General procedure for the glycosylations: Glycosyl donor (1 equiv.) was dissolved in THF (67 mM) and the glycosyl acceptor (1.15 equiv.) was added together with the catalyst (Bi(OTf)3 25 mol%) and KPF6 (1.15 equiv.) as an additive. The reaction was stirred at rt under an atmosphere of nitrogen.

EntryGlycosyl donorGlycosyl acceptorGlycosideYield a
1 D1 A1 G1 65
2 D1 A2 G2 67
3 D1 A3 G3 72
4 D1 A4 G4 81
5 D2 A1 G5 71
6 D2 A2 G6 72
7 D2 A3 G7 73
8 D2 A4 G8 38
9 D3 A1 G9 62
10 D3 A2 G10 68
11 D3 A3 G11 71
12 D3 A4 G12 76
13 D4 A1 --

a Isolated yields.

Scheme 3

Proposed mechanism explaining the lower yield when galactosylating the hindered 4-OH acceptor A4.

Motivated by the generally good, isolated yields and excellent stereoselectivity, the study was expanded to include another common class of protective groups known to take part in neighboring-group participation, i.e., carbamates. The N-Alloc-protected glucosyl donor D4 was, therefore, prepared and studied using the standard conditions. As this donor cannot be synthesized directly from an orthoester, a new approach had to be developed. As described in our recent paper, hemiacetals can be used as substrates for the introduction of the formyl group. The corresponding hemiacetal was therefore prepared, inspired by literature procedures [26,27]. Formylation using formic acid could, however, not be used on this substrate, and mixed anhydrides were, therefore, investigated. Acetic formic anhydride was found to be the best choice, giving the donor D4 in 87% (brsm) yield. In contrast to the 2-O-benzoyl-protected glycosyl donors, no glycosylation products were observed, and the main product obtained was, disappointingly, the hemiacetal. This suggests that the alloc group does not effectively participate in the reaction by neighboring-group participation and that the nucleophile, therefore, primarily reacts at the formyl group. Together with similar results using per benzoylated glycosyl formates (not shown), this suggests that, when the glycosyl donor is becoming too disarmed, i.e., less reactive, the reaction pathway leading to the hemiacetals becomes dominant. Changing the acceptor did not change this outcome of the glycosylations and, hence, this method has a limitation when it comes to the functionality on position 2.

(Stored items)
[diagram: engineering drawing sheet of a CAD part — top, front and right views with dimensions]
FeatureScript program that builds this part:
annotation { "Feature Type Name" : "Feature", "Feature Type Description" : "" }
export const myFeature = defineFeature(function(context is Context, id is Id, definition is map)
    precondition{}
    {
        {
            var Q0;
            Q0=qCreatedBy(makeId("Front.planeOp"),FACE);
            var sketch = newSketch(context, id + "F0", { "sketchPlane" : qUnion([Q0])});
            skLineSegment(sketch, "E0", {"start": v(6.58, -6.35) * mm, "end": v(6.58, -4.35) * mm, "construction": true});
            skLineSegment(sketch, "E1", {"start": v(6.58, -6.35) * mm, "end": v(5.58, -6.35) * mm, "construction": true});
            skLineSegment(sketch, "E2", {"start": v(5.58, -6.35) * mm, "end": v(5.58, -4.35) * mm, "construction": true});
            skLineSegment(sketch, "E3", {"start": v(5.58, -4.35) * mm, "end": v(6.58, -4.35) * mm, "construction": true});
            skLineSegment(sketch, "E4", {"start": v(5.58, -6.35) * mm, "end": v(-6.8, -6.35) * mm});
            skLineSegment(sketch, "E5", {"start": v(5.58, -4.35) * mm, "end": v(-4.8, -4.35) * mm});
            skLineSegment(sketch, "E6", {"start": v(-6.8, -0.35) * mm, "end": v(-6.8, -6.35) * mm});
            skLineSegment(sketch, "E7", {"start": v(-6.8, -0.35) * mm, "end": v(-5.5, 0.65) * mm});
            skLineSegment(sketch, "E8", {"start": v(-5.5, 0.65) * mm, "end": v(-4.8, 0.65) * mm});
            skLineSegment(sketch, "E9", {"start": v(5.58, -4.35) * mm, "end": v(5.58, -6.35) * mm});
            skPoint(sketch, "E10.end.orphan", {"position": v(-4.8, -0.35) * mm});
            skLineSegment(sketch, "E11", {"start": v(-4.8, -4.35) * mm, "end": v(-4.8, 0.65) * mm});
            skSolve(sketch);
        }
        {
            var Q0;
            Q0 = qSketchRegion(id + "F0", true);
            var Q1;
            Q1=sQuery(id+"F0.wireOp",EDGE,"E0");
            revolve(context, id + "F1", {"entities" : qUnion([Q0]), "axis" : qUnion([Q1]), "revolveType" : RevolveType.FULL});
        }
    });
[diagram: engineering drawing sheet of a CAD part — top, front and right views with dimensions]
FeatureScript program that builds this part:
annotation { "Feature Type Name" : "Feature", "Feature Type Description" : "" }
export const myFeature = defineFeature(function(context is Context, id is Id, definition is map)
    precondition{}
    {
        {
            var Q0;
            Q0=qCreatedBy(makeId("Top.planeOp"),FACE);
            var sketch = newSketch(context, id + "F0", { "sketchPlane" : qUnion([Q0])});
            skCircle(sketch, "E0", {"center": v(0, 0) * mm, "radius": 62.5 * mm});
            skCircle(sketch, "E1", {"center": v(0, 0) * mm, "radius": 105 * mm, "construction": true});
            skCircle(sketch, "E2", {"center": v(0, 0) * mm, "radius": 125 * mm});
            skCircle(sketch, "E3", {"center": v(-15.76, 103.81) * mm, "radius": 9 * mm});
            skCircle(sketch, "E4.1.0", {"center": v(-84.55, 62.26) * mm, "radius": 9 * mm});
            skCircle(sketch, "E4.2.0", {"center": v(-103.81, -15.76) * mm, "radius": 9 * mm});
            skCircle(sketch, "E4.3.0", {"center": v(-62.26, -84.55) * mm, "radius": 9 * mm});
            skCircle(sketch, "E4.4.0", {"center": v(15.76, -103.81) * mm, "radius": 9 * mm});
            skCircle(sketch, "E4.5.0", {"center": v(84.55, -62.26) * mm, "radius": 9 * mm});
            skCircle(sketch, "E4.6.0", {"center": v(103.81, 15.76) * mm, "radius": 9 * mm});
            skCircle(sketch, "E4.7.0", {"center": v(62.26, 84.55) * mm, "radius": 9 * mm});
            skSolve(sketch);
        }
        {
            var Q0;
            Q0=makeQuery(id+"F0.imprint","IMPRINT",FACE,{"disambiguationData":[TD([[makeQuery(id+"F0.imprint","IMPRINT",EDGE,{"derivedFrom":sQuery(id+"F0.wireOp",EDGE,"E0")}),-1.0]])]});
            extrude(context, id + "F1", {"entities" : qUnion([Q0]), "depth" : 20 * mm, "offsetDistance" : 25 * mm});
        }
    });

:: WORK TASK A ::
Rewrite the paragraph of the glycosylation passage that begins "Motivated by the generally good" as a shorter list, keeping its main facts.
:: WORK TASK B ::
Update the glycosylation passage from "General procedure for" up to and including "atmosphere of nitrogen.", putting "argon" in place of "nitrogen".
:: WORK TASK C ::
Go on with the passage on the glycosylation study from the point where it stops.

:: EXERCISE OUTPUT A ::
- Good isolated yields and excellent stereoselectivity led the study to extend to carbamates, another common class of protective groups known to take part in neighboring-group participation.
- The N-Alloc-protected glucosyl donor D4 was prepared and studied under the standard conditions.
- D4 cannot be made directly from an orthoester, so a new approach was developed using a hemiacetal, prepared following literature procedures, as the substrate for formylation.
- Formic acid could not be used for the formylation. Among the mixed anhydrides investigated, acetic formic anhydride worked best, giving D4 in 87% (brsm) yield.
- Unlike the 2-O-benzoyl-protected donors, D4 gave no glycosylation products. The main product was the hemiacetal.
- This suggests the alloc group does not effectively participate through neighboring-group participation, so the nucleophile mainly reacts at the formyl group.
- Together with similar results for perbenzoylated glycosyl formates (not shown), this suggests the pathway to hemiacetals dominates when the donor becomes too disarmed, or less reactive.
- Changing the acceptor did not change the outcome, so the method is limited in the functionality it allows at position 2.

:: EXERCISE OUTPUT B ::
General procedure for the glycosylations: Glycosyl donor (1 equiv.) was dissolved in THF (67 mM) and the glycosyl acceptor (1.15 equiv.) was added together with the catalyst (Bi(OTf)3 25 mol%) and KPF6 (1.15 equiv.) as an additive. The reaction was stirred at rt under an atmosphere of argon.

:: EXERCISE OUTPUT C ::
3. Conclusions

In conclusion, we have developed a general method for synthesizing various glycosyl formates with a 2-O-benzoyl group from the corresponding orthoester. The reaction proceeds under mild conditions with formic acid as the sole reagent. The 2-O-benzoyl group installed secures neighboring-group participation and, hence, 1,2-trans-selective glycosylations. The new donors were found to be storable and easy to handle. Glycosylations were performed using Bi(OTf)3 in catalytic amounts and with KPF6 as an additive. The glycosides were generally isolated in high yields and with high 1,2-trans-selectivity.